The training process involves four key steps:

  1. Adaptive Subspace Selection: Utilizing randomized range finding algorithms to determine an optimal low-rank projection for the gradient matrix efficiently.
  2. Moments Subspaces Transformation: Transforming the optimizer states according to the updated projection subspaces.
  3. Low-Rank Optimization: Continuously updating the model parameters with projected gradients, ensuring convergence within the adaptive subspace.
  4. Full-Parameter Update: Applying these updates during the training cycle.

Empirical Evaluation and Results

The paper provides an extensive evaluation on the GLUE benchmark, showcasing improvements in model performance with reduced memory requirements, when compared to both LoRA and GaLore methods. Notably, AdaRankGrad achieves higher accuracy across various tasks while maintaining efficiency in memory usage. The authors also report substantial memory savings when pre-training LLaMA models on the C4 dataset, highlighting AdaRankGrad's applicability to large-scale LLMs.

Implications and Future Directions

AdaRankGrad's approach has significant implications for both theoretical understanding and practical implementation of LLM training. The adaptive nature of the algorithm ensures that memory resources are optimally utilized, potentially enabling the deployment of these large models on consumer-grade hardware. Theoretically, the model offers a deeper look into the gradient dynamics of LLMs, providing pathways for further exploration into low-rank approximation techniques.

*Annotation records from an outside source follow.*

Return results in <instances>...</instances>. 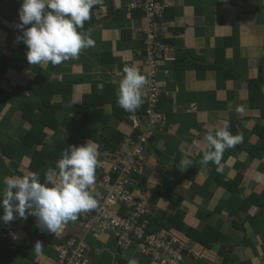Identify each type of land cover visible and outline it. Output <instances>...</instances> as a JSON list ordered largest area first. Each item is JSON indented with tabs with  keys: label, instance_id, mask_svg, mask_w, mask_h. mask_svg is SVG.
I'll list each match as a JSON object with an SVG mask.
<instances>
[{
	"label": "crops",
	"instance_id": "obj_1",
	"mask_svg": "<svg viewBox=\"0 0 264 264\" xmlns=\"http://www.w3.org/2000/svg\"><path fill=\"white\" fill-rule=\"evenodd\" d=\"M134 1L108 0L101 14L92 11L95 25L81 31L90 34L95 46L82 50L78 59L59 65L28 64L27 46L18 40L22 0L0 1V88L44 80L39 90L49 105L58 104L54 113L57 129L45 138L50 149L60 141L68 147L90 140L98 144L100 135L110 138L115 127L125 124L124 119L114 117L106 123L104 116L118 104L115 87L124 68L135 65L145 74L146 58L138 53L145 48L143 12L139 7L129 8ZM159 1L164 6L160 37L166 42L159 53L162 60L156 79L163 90L166 120L147 126L143 116L142 124L150 129L145 176L139 181L133 176L128 189L137 197L145 195L151 216L161 222L170 223L168 218L174 216L194 229L207 225L217 229V241L207 248L171 228L193 254H187L182 264H217L220 246H224L229 264H264V5L261 0ZM260 75L261 90L251 93L248 83ZM89 91L99 109L79 104ZM21 93L23 96H8L1 107L0 142L15 151L11 157L0 152V191L4 177L29 175L31 154L19 150L20 144L26 146L23 141L32 126L22 118L19 106L23 97L32 106H38L41 98L26 89ZM238 106L244 108L243 114L236 111ZM40 112L37 109L33 117L38 118ZM226 121L234 134H242L244 147L226 149L219 164L202 165L208 148L204 136L223 128ZM127 128L126 135L132 131L129 124ZM184 159L193 162L187 169ZM156 186L164 189L157 193ZM252 194L256 196L245 205ZM172 196L181 198L177 206ZM28 216L33 224L30 232L23 229L21 218L5 227L11 256L6 259L0 254V264H53L57 257L54 245L77 232V223L69 221L59 235L51 234L41 229L35 216ZM38 241L41 252L36 259ZM103 244L91 243V259L107 252ZM19 247L24 253L17 252ZM106 247L110 255L115 254ZM122 255L138 264L140 254L135 250Z\"/></svg>",
	"mask_w": 264,
	"mask_h": 264
},
{
	"label": "clouds",
	"instance_id": "obj_2",
	"mask_svg": "<svg viewBox=\"0 0 264 264\" xmlns=\"http://www.w3.org/2000/svg\"><path fill=\"white\" fill-rule=\"evenodd\" d=\"M99 2L100 0H22L18 24L22 35L18 40L27 46L28 64L59 65L70 59H78L82 50L94 47L95 40L81 30L85 22L91 19L94 6L97 5L93 10L95 13L101 14L106 10L108 0ZM148 83V76L141 73L137 66H126L119 82V106L125 111L135 112L141 106L142 89ZM236 111L243 114L244 108L238 106ZM131 116L128 122L130 126ZM146 123L150 126L147 118ZM229 128L230 125L226 121L223 128L216 130L214 134L208 132L204 136L208 148L201 160L202 165L206 166L209 162L219 164L226 149L234 148L243 142L242 134L233 135ZM131 129H138L140 133L139 128L131 126ZM149 131L150 129L147 130V138ZM105 149L108 148L103 150ZM99 152L101 151H98L97 145L91 140L78 146L70 145L63 151L62 158L56 162L55 168L46 174L44 182H41L35 173L30 176L4 177V187L0 191V207L3 208L0 219L4 223H10L17 216L26 219L28 215H32L37 218L42 230L59 235L69 221H76L81 213L98 207L101 193L95 191L92 186L96 182L95 171L99 166ZM182 163L187 169L193 162L184 159ZM174 236L183 243L182 264L187 254H193L176 233ZM34 249L37 254L41 252L39 241ZM129 264L137 262L130 260Z\"/></svg>",
	"mask_w": 264,
	"mask_h": 264
},
{
	"label": "built area",
	"instance_id": "obj_3",
	"mask_svg": "<svg viewBox=\"0 0 264 264\" xmlns=\"http://www.w3.org/2000/svg\"><path fill=\"white\" fill-rule=\"evenodd\" d=\"M264 4V0H261ZM100 0L99 3H103ZM142 9L145 23L141 31L145 35V48L138 52L146 58L145 74L149 83L145 88L147 108L144 116L148 125L165 122L164 114L155 111L161 87L156 79L158 64L155 56L165 47L160 32L164 30L163 4L159 0H137L129 3V8ZM131 126L139 128L136 137L125 136L115 149L99 152V166L96 168V182L92 186L101 193L98 207L81 213L77 223V232L57 242L54 247L57 257L53 264H90L93 249L90 241H99L101 235L109 234L116 240L117 248L127 251L135 248L152 257L158 264H180L183 243L170 231L161 228L148 231L149 214L152 213L147 198H137L128 189L133 174L144 170V159L148 143V127L141 123L139 114L131 116ZM55 176V174H54ZM105 242L103 247L108 249Z\"/></svg>",
	"mask_w": 264,
	"mask_h": 264
},
{
	"label": "trees",
	"instance_id": "obj_4",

Future research could explore extending the AdaRankGrad framework to other optimization methods beyond Adam and investigate alternative algorithms for subspace rank determination. Additionally, the integration of AdaRankGrad with quantization methods could further enhance its efficiency, facilitating more widespread accessibility and deployment of LLMs.

Overall, AdaRankGrad stands as a forward-thinking approach to optimizing LLM training, balancing the demands of computational efficiency and model performance.